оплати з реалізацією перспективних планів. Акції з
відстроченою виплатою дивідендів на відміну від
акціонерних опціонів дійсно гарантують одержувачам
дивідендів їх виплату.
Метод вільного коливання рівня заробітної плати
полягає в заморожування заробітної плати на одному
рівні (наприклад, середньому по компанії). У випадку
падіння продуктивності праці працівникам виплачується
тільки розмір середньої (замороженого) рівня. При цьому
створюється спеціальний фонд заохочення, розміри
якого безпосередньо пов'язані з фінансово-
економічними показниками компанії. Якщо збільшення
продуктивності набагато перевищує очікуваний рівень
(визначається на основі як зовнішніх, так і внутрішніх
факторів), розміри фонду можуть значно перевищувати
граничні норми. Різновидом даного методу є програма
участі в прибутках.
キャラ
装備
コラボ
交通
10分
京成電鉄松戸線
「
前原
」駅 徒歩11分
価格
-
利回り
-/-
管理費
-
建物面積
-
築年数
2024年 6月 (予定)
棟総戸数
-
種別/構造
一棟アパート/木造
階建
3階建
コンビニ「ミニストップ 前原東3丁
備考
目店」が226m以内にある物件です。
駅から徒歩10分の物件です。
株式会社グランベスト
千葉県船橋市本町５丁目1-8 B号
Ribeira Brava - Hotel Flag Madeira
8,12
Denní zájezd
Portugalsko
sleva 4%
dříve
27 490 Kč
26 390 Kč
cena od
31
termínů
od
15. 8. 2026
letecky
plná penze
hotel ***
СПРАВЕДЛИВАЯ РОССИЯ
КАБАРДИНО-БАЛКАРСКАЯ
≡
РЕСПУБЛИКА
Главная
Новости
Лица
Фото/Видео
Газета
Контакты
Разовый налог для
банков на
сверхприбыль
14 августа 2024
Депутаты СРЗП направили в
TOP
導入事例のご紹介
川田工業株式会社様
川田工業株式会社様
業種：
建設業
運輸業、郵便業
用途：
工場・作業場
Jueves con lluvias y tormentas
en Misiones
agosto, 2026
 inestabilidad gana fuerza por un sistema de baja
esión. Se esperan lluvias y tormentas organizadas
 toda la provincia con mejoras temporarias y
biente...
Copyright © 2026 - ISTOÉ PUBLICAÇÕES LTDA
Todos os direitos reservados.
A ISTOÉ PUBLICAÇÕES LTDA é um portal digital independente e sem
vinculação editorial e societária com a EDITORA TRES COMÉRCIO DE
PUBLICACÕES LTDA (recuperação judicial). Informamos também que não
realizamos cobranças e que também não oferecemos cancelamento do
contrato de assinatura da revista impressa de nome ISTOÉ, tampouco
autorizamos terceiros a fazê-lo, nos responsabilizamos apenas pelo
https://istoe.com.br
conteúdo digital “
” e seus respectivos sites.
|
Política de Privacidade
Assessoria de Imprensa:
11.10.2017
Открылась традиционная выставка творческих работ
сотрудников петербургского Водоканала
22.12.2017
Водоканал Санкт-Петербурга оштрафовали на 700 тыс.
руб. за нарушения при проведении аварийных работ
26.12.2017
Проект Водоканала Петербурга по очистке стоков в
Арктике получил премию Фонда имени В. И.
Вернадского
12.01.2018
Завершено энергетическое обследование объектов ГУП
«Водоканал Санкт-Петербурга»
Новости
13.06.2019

Exercise details: With nothing added or dropped, write out the listing again.

Exercise answer:
оплати з реалізацією перспективних планів. Акції з
відстроченою виплатою дивідендів на відміну від
акціонерних опціонів дійсно гарантують одержувачам
дивідендів їх виплату.
Метод вільного коливання рівня заробітної плати
полягає в заморожування заробітної плати на одному
рівні (наприклад, середньому по компанії). У випадку
падіння продуктивності праці працівникам виплачується
тільки розмір середньої (замороженого) рівня. При цьому
створюється спеціальний фонд заохочення, розміри
якого безпосередньо пов'язані з фінансово-
економічними показниками компанії. Якщо збільшення
продуктивності набагато перевищує очікуваний рівень
(визначається на основі як зовнішніх, так і внутрішніх
факторів), розміри фонду можуть значно перевищувати
граничні норми. Різновидом даного методу є програма
участі в прибутках.
キャラ
装備
コラボ
交通
10分
京成電鉄松戸線
「
前原
」駅 徒歩11分
価格
-
利回り
-/-
管理費
-
建物面積
-
築年数
2024年 6月 (予定)
棟総戸数
-
種別/構造
一棟アパート/木造
階建
3階建
コンビニ「ミニストップ 前原東3丁
備考
目店」が226m以内にある物件です。
駅から徒歩10分の物件です。
株式会社グランベスト
千葉県船橋市本町５丁目1-8 B号
Ribeira Brava - Hotel Flag Madeira
8,12
Denní zájezd
Portugalsko
sleva 4%
dříve
27 490 Kč
26 390 Kč
cena od
31
termínů
od
15. 8. 2026
letecky
plná penze
hotel ***
СПРАВЕДЛИВАЯ РОССИЯ
КАБАРДИНО-БАЛКАРСКАЯ
≡
РЕСПУБЛИКА
Главная
Новости
Лица
Фото/Видео
Газета
Контакты
Разовый налог для
банков на
сверхприбыль
14 августа 2024
Депутаты СРЗП направили в
TOP
導入事例のご紹介
川田工業株式会社様
川田工業株式会社様
業種：
建設業
運輸業、郵便業
用途：
工場・作業場
Jueves con lluvias y tormentas
en Misiones
agosto, 2026
 inestabilidad gana fuerza por un sistema de baja
esión. Se esperan lluvias y tormentas organizadas
 toda la provincia con mejoras temporarias y
biente...
Copyright © 2026 - ISTOÉ PUBLICAÇÕES LTDA
Todos os direitos reservados.
A ISTOÉ PUBLICAÇÕES LTDA é um portal digital independente e sem
vinculação editorial e societária com a EDITORA TRES COMÉRCIO DE
PUBLICACÕES LTDA (recuperação judicial). Informamos também que não
realizamos cobranças e que também não oferecemos cancelamento do
contrato de assinatura da revista impressa de nome ISTOÉ, tampouco
autorizamos terceiros a fazê-lo, nos responsabilizamos apenas pelo
https://istoe.com.br
conteúdo digital “
” e seus respectivos sites.
|
Política de Privacidade
Assessoria de Imprensa:
11.10.2017
Открылась традиционная выставка творческих работ
сотрудников петербургского Водоканала
22.12.2017
Водоканал Санкт-Петербурга оштрафовали на 700 тыс.
руб. за нарушения при проведении аварийных работ
26.12.2017
Проект Водоканала Петербурга по очистке стоков в
Арктике получил премию Фонда имени В. И.
Вернадского
12.01.2018
Завершено энергетическое обследование объектов ГУП
«Водоканал Санкт-Петербурга»
Новости
13.06.2019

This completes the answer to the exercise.